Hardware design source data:

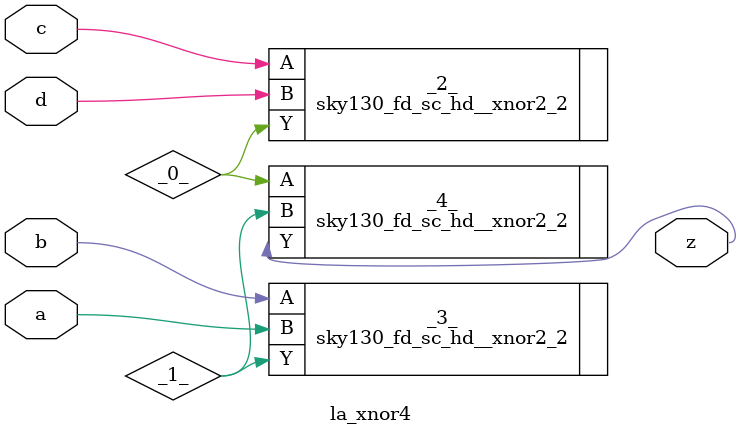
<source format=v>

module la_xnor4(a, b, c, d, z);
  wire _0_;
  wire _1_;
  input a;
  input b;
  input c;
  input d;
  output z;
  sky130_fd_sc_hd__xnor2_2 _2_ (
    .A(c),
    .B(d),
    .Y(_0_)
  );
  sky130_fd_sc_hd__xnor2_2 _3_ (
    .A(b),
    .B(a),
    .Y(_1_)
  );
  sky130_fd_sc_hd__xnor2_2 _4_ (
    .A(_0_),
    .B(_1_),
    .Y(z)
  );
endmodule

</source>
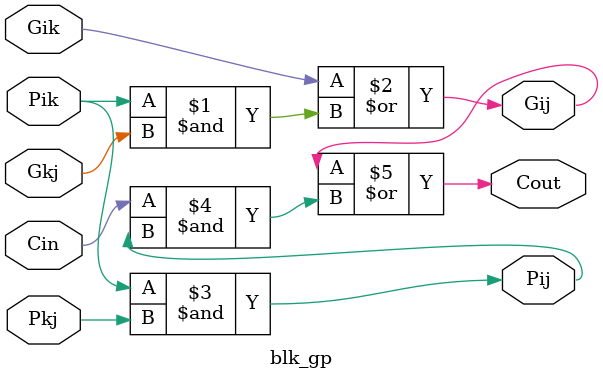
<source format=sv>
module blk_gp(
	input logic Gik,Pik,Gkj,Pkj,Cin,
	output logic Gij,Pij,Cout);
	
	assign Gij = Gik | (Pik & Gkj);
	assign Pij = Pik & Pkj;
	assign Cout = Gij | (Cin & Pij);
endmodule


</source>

Activity:
Each entry must be reproduced word for word, and any image among them left out.

Your response:
<source format=v>

module la_xnor4(a, b, c, d, z);
  wire _0_;
  wire _1_;
  input a;
  input b;
  input c;
  input d;
  output z;
  sky130_fd_sc_hd__xnor2_2 _2_ (
    .A(c),
    .B(d),
    .Y(_0_)
  );
  sky130_fd_sc_hd__xnor2_2 _3_ (
    .A(b),
    .B(a),
    .Y(_1_)
  );
  sky130_fd_sc_hd__xnor2_2 _4_ (
    .A(_0_),
    .B(_1_),
    .Y(z)
  );
endmodule

</source>
<source format=sv>
module blk_gp(
	input logic Gik,Pik,Gkj,Pkj,Cin,
	output logic Gij,Pij,Cout);
	
	assign Gij = Gik | (Pik & Gkj);
	assign Pij = Pik & Pkj;
	assign Cout = Gij | (Cin & Pij);
endmodule


</source>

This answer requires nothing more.